Typed manuscript, unsigned, one page, 8.5 x 11, titled “Meditation for a Grubis with a Cough and/or Facial Blemishes that annoy her.” Salinger called his fiancée Grubis. Manuscript is an affirmation for Bayes and her conflict with her body. In part: “I, Grubis, am not my body. I am not my mind. My mind and body belong to me. But they are possessions, not parts…If I cough, or if I see pimples on my face, my mind is responsible for them, directly or indirectly. For I am making the mistake, somewhere, of identifying myself with mind and body…I chose my forehead, nose, chin, skin tissue. But I did not choose pimples to appear on my face. Therefore, pimples do not come from the real me.” In very good condition, with uniform toning to letter, as well as fragile folds, and several small edge tears and chips, scattered creasing and soiling to envelope, and several creases to manuscript page.
Salinger memorably describes an individual needing his ‘Meditation’ in The Catcher in the Rye. Holden Caulfield characterizes one of his classmates: ‘Robert Ackley, this guy that roomed right next to me…he had a lot of pimples.

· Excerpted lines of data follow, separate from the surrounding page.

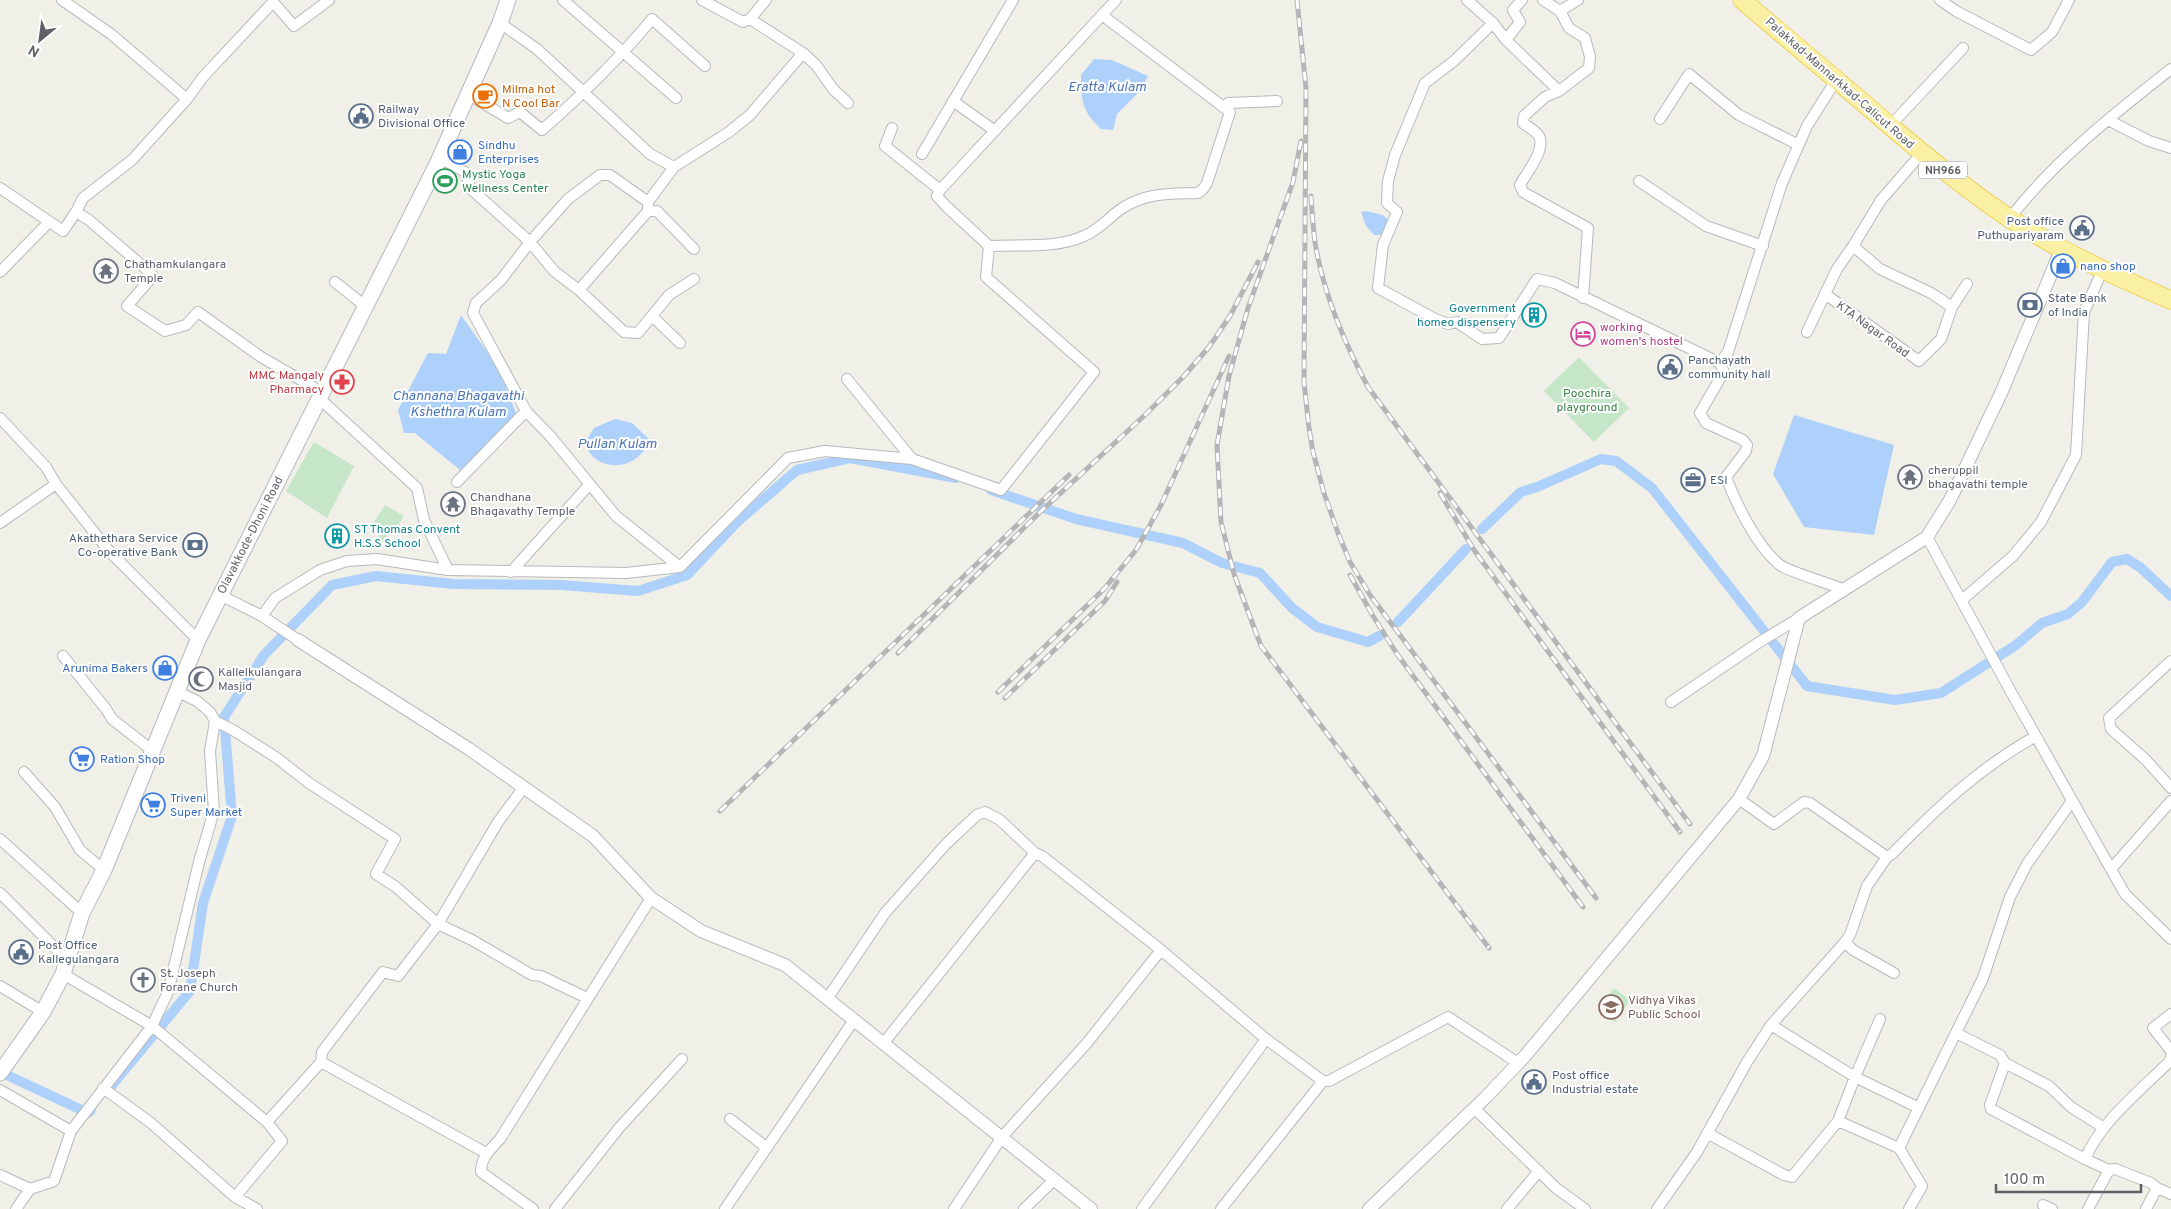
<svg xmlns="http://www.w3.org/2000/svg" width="2171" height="1209" font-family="Overpass,sans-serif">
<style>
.green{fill:#c6e6c9}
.water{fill:#add1fa}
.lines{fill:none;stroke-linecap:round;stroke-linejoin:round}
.canal{stroke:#add1fa;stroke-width:10}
.minor-casing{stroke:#b7b9bd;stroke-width:12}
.tertiary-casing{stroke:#b7b9bd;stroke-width:14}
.secondary-casing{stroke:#b6b8be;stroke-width:17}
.trunk-casing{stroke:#eabc0d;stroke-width:19}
.minor{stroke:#fff;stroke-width:10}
.tertiary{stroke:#fff;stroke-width:12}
.secondary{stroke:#fff;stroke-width:15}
.trunk{stroke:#f9f0a4;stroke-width:18}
.rail-casing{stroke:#b5b5b7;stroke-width:5}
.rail{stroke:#fff;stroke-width:3;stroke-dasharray:9;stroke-linecap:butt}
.labels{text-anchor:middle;stroke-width:4;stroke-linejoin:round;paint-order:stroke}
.shield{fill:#fff;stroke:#8f9095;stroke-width:1}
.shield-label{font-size:11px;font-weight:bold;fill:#5f6167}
.street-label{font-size:12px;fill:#5f6167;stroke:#fff}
.food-label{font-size:12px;fill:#c56008;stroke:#fff;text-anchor:start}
.service-label{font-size:12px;fill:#4e5e75;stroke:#fff;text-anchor:start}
.shop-label{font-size:12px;fill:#366cbe;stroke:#fff;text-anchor:start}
.leisure-label{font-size:12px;fill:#27864d;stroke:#fff;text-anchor:start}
.worship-label{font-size:12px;fill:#5b616d;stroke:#fff;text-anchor:start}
.culture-label{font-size:12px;fill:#0d838f;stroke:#fff;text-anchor:end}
.hotel-label{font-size:12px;fill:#b23c85;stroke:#fff;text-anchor:start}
.health-label{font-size:12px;fill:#be3a42;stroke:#fff;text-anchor:end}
.park-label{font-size:12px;fill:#3a8245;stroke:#fff}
.education-label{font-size:12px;fill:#785e54;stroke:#fff;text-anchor:start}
.water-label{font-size:14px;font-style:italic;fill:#4c75b5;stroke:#fff}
</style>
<rect width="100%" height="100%" fill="#f0efe8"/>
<path class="green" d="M1579 357 1629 408 1594 442 1544 391Z
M314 442 354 466 327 518 286 491Z
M385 505 404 516 398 526 393 525 379 548 373 545 383 530 374 522Z
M1614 988 1630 1000 1615 1022 1599 1010Z"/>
<path class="water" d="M1094 59 1112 60 1148 76 1141 90 1117 114 1113 130 1101 129C1082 111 1081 101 1081 75Z
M1366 211 1383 215 1388 220 1384 235H1374L1366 226 1361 212Z
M461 315 499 369 517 416 460 470 415 433H404L398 410 428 353 446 354Z
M1794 415 1894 445 1874 535 1804 527 1773 474Z
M615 419 632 423 649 439C642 470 595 476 585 443L594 428Z"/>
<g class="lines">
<path class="canal" d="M991 490 1076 519 1183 543 1222 563 1260 573 1292 608 1317 627 1368 642 1379 636
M1482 529 1521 492 1537 487 1601 459 1616 461 1652 488 1807 686 1895 700 1941 693 2016 645 2042 623 2068 614 2082 602 2112 562 2127 559 2141 568 2171 596
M1398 622 1466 549
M9 1076 88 1113 91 1110
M112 1085 190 991 203 903 232 816 224 717 264 655 332 585 376 576 453 584 561 585 638 591 687 575 737 522 797 470 850 458 956 478"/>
<g class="minor-casing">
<path id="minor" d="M62 0 111 34 187 99 132 160 83 198 76 212
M563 0 676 98
M702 0 743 22 750 19 766 0
M1467 0 1493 23
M1522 0 1513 10 1520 22 1506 40 1493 23 1454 61 1425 83 1395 155 1388 181 1387 203 1397 212 1383 245 1378 288 1435 319 1448 324 1457 322 1482 339 1499 338 1537 279 1555 283 1720 363
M1543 0 1560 11 1578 0
M1940 0 1956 11 2031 50 2052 32 2069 0
M1560 11 1569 28 1585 38 1590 57 1589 68 1559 91 1545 97 1524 116 1523 123C1528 127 1536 131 1539 136 1546 150 1527 172 1520 185L1523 192 1588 228 1583 298
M1102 15 1230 112 1207 183 1203 189 1198 193C1171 194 1145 192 1121 209 1108 218 1099 230 1084 236 1056 249 1020 244 989 246L947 207 937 196 940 190 1102 15 1116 0
M750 19 803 53 816 65 833 89 848 103
M500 23 537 49 650 154 674 167
M1506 40 1559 91
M1836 80 1807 126 1782 183 1728 352 1720 363 1723 370 1722 375 1700 413 1706 423 1743 440 1747 445 1746 451 1726 477C1736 504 1758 548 1780 565 1790 572 1831 584 1845 590
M468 94 508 118 520 112 542 130C582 95 618 60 652 19L705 66
M187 99 203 77 273 2 294 26 329 0
M953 101 995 131
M1228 109V103L1277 101
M1660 119 1689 74 1739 115 1799 145
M2108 120 2149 141 2171 148
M1890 126 1963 48
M892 128 885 146 940 190
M922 154 1013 0
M440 158 465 172 471 189 530 242 554 271 579 290 648 211V202L610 175H600L568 199 530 242 501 280 476 303 473 313 526 411 551 437 616 516 680 567
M1639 181 1706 226 1763 246
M0 188 63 231 76 212 89 220 146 269 153 276 127 306 165 331 186 325 198 312 261 357 322 392
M648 202 674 167 729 132 750 115 803 53
M648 211H657L694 249
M2010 218C2054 161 2115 113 2171 69
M1853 246 1837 269 1825 294 1919 361 1941 339 1952 307 1931 293 1880 269 1853 246 1881 200 1921 154
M0 272 49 222
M335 282 365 306
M579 290 624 332 638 333 669 295 694 279
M1952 307 1967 284
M652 316 680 343
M1807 332 1825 294
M847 379 912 459
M319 398 417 488 424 520 448 570
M0 418 46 467 56 484 109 551 198 640
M457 482 526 411
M0 523 56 484
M1927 537 2011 692 2125 894 2171 939
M511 572 589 485
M220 595 262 616 298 640
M1962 600 2013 556 2041 522 2076 455 2084 312 2103 269
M262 616 275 598 320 570 347 561 377 559 448 570 626 573 680 567 788 458 825 451 912 459 1001 490 1094 372 986 277 989 246
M63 656 106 709 112 719 153 751
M2171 661 2109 718 2111 729 2146 760 2171 788
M1671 702 1758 643 1799 618
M215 721 233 730 277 758 309 783 395 839 376 874 396 887 438 924 472 940 532 975 541 976 587 998
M24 772 55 807 80 850 104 870
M1739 799 1774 824 1804 802 1810 803 1887 857
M0 839 82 913
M2111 869 2171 801
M0 893 68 961
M1845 942 1853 950 1894 973
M63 974 152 1026 168 992 199 862 214 811 210 751 215 721 210 712 197 701 176 691
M0 986 43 1012
M827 999 885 913 946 844 977 815 985 812 1000 820 1035 853 1042 856 1161 950 1266 1039 1323 1081H1329L1448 1017 1518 1063
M2171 1014 2153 1028 2171 1051
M1880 1019 1855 1077 1919 1108
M1771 1025 1845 942 1850 935 1867 886 1887 857 1892 854C1937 808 1979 768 2036 736
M1956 1033 2000 1055 2005 1063 1990 1105 1991 1109 2085 1159 2109 1170 2115 1169 2151 1183 2157 1188 2171 1194
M883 1044 1035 853
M321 1062 486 1153
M2005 1063 2049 1086 2071 1107 2104 1128
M103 1088 151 1123 235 1197
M0 1090 71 1131 54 1181 30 1189
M1474 1108 1556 1188 1585 1209
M730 1119 767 1148
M267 1122 321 1062 322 1052 383 972 398 976 438 924 498 822 524 787
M71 1131 152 1026 267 1122 282 1141 235 1197 257 1209
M1707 1133 1784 1175 1792 1177 1838 1121
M1899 1148 1922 1186 1909 1209
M2085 1159C2102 1120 2140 1091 2170 1061L2171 1056
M0 1175 30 1189 16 1209
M2043 1205 2052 1209
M533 1209 481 1172C481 1157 491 1149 500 1139L651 898
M555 1209 619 1128 682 1059
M725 1209 854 1020
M954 1209 1002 1137 1087 1043 1161 950
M1024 1209 1055 1179
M1142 1209 1266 1039
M1221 1209 1323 1081
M1507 1209 1539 1171
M1657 1209 1697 1152 1747 1062 1771 1025 1855 1077 1838 1121 1899 1148 1983 978 2010 897 2027 864 2072 801
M2088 1209 2109 1170
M2146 1209 2157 1188"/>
</g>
<g class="tertiary-casing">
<path id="tertiary" d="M298 640 469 749 593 836 651 898 701 931 785 965 1091 1209
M1369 1209 1486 1097 1525 1056 1739 799 1763 756 1799 618 1927 537 1950 500 2002 391 2062 248"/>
</g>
<g class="secondary-casing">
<path id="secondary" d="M0 1073 43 1012 63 974 82 913 104 870 198 640 437 164 500 23 508 0"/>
</g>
<g class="trunk-casing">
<path id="trunk" d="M1742 0C1791 42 1841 83 1889 125 1928 158 1967 190 2009 218 2060 251 2116 277 2171 300"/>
</g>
<use href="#minor" class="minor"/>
<use href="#tertiary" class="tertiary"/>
<use href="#secondary" class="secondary"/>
<use href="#trunk" class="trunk"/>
<g class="rail-casing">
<path id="rail" d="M1297 0 1306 88 1304 382 1309 428 1313 452 1324 493 1338 533 1350 562 1370 595 1596 898
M1301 141 1293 182 1248 308 1229 376 1217 445 1221 522 1234 574 1261 646 1489 948
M1311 196C1312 211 1313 227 1315 242 1323 293 1344 342 1368 387L1690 824
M1440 493 1474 550 1680 832
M1350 575 1373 616 1397 654 1583 907
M898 653 1038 514 1146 414 1183 377 1209 347 1230 316 1258 262
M998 692 1104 589 1136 550 1161 505 1229 356
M1005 698 1105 601 1117 582
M720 811 1069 475"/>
</g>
<use href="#rail" class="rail"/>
</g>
<defs>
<g id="cafe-ring" transform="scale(1.25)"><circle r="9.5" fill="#fff" stroke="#e8710a" stroke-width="1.5"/><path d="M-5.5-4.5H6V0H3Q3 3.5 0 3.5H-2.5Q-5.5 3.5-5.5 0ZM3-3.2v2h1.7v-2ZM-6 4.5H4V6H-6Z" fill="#e8710a"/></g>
<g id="civic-ring" transform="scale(1.25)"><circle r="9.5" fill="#fff" stroke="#5c6f8a" stroke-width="1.5"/><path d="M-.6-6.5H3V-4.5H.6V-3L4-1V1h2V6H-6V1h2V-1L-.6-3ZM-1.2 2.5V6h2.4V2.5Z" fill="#5c6f8a"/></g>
<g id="shop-ring" transform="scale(1.25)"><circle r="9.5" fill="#fff" stroke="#3f7fe0" stroke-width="1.5"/><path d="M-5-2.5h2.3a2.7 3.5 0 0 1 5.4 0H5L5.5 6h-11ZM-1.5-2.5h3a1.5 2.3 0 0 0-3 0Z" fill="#3f7fe0"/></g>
<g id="stadium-ring" transform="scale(1.25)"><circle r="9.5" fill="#fff" stroke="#2e9e5b" stroke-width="1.5"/><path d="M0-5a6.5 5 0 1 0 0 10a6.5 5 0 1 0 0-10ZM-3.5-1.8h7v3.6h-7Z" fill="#2e9e5b"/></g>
<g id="temple-ring" transform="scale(1.25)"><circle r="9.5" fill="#fff" stroke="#6b7280" stroke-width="1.5"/><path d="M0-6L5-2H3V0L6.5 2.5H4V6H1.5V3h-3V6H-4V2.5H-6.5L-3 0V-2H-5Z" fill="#6b7280"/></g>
<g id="bank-ring" transform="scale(1.25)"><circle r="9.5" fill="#fff" stroke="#5c6f8a" stroke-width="1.5"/><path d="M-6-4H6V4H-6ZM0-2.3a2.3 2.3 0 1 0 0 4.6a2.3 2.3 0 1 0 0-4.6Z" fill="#5c6f8a"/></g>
<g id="building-ring" transform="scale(1.25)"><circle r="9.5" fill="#fff" stroke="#0f9aa8" stroke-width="1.5"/><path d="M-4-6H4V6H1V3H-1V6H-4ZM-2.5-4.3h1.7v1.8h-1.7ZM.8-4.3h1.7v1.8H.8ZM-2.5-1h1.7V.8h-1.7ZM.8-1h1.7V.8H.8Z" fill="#0f9aa8"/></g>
<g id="hotel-ring" transform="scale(1.25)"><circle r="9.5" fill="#fff" stroke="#d1479c" stroke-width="1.5"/><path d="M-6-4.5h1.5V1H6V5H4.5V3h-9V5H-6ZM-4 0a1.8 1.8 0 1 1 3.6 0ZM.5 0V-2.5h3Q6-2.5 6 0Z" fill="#d1479c"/></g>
<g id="pharmacy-ring" transform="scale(1.25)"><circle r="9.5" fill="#fff" stroke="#e0444e" stroke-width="1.5"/><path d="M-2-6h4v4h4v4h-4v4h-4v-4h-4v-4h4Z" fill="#e0444e"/></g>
<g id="office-ring" transform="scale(1.25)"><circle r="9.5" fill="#fff" stroke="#5c6f8a" stroke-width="1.5"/><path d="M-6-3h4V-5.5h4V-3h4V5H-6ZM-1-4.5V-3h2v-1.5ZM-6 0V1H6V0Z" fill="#5c6f8a"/></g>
<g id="mosque-ring" transform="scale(1.25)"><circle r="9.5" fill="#fff" stroke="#6b7280" stroke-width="1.5"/><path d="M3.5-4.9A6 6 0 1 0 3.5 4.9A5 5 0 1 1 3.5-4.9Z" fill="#6b7280"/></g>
<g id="supermarket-ring" transform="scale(1.25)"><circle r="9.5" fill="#fff" stroke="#3f7fe0" stroke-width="1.5"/><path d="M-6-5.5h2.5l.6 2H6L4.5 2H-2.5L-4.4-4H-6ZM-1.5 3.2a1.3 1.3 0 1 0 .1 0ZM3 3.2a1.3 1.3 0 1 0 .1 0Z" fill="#3f7fe0"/></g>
<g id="church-ring" transform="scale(1.25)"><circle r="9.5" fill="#fff" stroke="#6b7280" stroke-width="1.5"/><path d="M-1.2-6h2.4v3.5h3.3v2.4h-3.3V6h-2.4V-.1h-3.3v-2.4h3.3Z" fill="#6b7280"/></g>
<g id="school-ring" transform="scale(1.25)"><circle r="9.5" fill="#fff" stroke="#8d6e63" stroke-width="1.5"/><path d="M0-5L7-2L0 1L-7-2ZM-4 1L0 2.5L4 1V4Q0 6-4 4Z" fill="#8d6e63"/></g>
</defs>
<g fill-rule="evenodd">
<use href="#cafe-ring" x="485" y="96"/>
<use href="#civic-ring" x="361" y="116"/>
<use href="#shop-ring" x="460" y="152"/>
<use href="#stadium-ring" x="445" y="181"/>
<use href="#civic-ring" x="2082" y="228"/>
<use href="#shop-ring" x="2063" y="266"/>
<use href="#temple-ring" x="106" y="271"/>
<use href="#bank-ring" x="2030" y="305"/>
<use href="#building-ring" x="1534" y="315"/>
<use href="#hotel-ring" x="1583" y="334"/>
<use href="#civic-ring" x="1670" y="367"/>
<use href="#pharmacy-ring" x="342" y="382"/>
<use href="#temple-ring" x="1910" y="477"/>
<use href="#office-ring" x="1693" y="480"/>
<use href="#temple-ring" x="453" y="504"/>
<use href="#building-ring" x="337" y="536"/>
<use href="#bank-ring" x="195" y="545"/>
<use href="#shop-ring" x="165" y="668"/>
<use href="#mosque-ring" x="201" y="679"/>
<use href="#supermarket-ring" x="82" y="759"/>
<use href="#supermarket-ring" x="153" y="805"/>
<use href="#civic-ring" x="21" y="952"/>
<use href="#church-ring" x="143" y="980"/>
<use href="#school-ring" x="1611" y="1007"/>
<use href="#civic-ring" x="1534" y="1082"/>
</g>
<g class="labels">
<rect class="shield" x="1919" y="161.5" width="48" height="17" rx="4"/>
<g class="shield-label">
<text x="1943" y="174">NH966</text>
</g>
<g class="street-label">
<text transform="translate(1840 83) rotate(41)" y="4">Palakkad-Mannarkkad-Calicut Road</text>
<text transform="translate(1873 329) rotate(36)" y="4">KTA Nagar Road</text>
<text transform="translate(250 535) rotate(-63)" y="4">Olavakkode-Dhoni Road</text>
</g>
<g class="food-label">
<text x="502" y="93">Milma hot<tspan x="502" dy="14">N Cool Bar</tspan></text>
</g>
<g class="service-label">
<text x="378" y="113">Railway<tspan x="378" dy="14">Divisional Office</tspan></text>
<text x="2064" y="225" text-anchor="end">Post office<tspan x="2064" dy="14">Puthupariyaram</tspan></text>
<text x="2048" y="302">State Bank<tspan x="2048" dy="14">of India</tspan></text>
<text x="1688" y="364">Panchayath<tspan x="1688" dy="14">community hall</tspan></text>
<text x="1710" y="484">ESI</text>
<text x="178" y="542" text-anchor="end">Akathethara Service<tspan x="178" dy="14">Co-operative Bank</tspan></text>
<text x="38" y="949">Post Office<tspan x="38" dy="14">Kallegulangara</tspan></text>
<text x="1552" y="1079">Post office<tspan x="1552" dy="14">Industrial estate</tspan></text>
</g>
<g class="shop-label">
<text x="478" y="149">Sindhu<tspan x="478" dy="14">Enterprises</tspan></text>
<text x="2080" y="270">nano shop</text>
<text x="148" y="672" text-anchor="end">Arunima Bakers</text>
<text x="100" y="763">Ration Shop</text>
<text x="170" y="802">Triveni<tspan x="170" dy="14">Super Market</tspan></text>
</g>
<g class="leisure-label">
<text x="462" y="178">Mystic Yoga<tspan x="462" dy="14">Wellness Center</tspan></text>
</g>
<g class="worship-label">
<text x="124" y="268">Chathamkulangara<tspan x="124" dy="14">Temple</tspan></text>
<text x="1928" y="474">cheruppil<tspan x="1928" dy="14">bhagavathi temple</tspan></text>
<text x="470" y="501">Chandhana<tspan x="470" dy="14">Bhagavathy Temple</tspan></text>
<text x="218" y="676">Kallelkulangara<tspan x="218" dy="14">Masjid</tspan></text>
<text x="160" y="977">St. Joseph<tspan x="160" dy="14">Forane Church</tspan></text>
</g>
<g class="culture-label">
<text x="1516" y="312">Government<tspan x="1516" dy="14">homeo dispensery</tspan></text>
<text x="354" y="533" text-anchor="start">ST Thomas Convent<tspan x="354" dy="14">H.S.S School</tspan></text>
</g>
<g class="hotel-label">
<text x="1600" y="331">working<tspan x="1600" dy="14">women's hostel</tspan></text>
</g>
<g class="health-label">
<text x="324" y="379">MMC Mangaly<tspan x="324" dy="14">Pharmacy</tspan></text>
</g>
<g class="park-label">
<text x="1587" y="397">Poochira<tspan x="1587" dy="14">playground</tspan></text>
</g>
<g class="education-label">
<text x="1628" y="1004">Vidhya Vikas<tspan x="1628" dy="14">Public School</tspan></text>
</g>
<g class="water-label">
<text x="1107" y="91">Eratta Kulam</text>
<text x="458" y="400">Channana Bhagavathi<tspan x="458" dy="16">Kshethra Kulam</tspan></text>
<text x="617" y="448">Pullan Kulam</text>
</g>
</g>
<g transform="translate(40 40) rotate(209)" stroke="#ffffff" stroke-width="4" paint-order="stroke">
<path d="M0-4L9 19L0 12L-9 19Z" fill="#5f6167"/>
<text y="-8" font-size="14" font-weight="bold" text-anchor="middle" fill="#5f6167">N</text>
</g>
<path d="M1996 1184v8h145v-8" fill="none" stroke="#5f6167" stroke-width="2.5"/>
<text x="2004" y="1184" font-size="15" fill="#5f6167" stroke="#ffffff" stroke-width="4" paint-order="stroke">100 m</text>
</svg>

Not just on his forehead or his chin, like most guys, but all over his face…Ackley never did anything on Saturday night, except stay in his room and squeeze his pimples or something.’ Salinger frequently embedded into his work personal messages as meditations, therapy or acts of cleansing. When the author encountered the teachings of Sri Ramakrishna in 1952, known as Vedanta, he experienced a spiritual epiphany and began to espouse the Vedantic tradition. This wry-titled meditation for “Cough and/or Facial Blemishes” stemmed from these beliefs. Pre-certified John Reznikoff/PSA/DNA and RR Auction COA.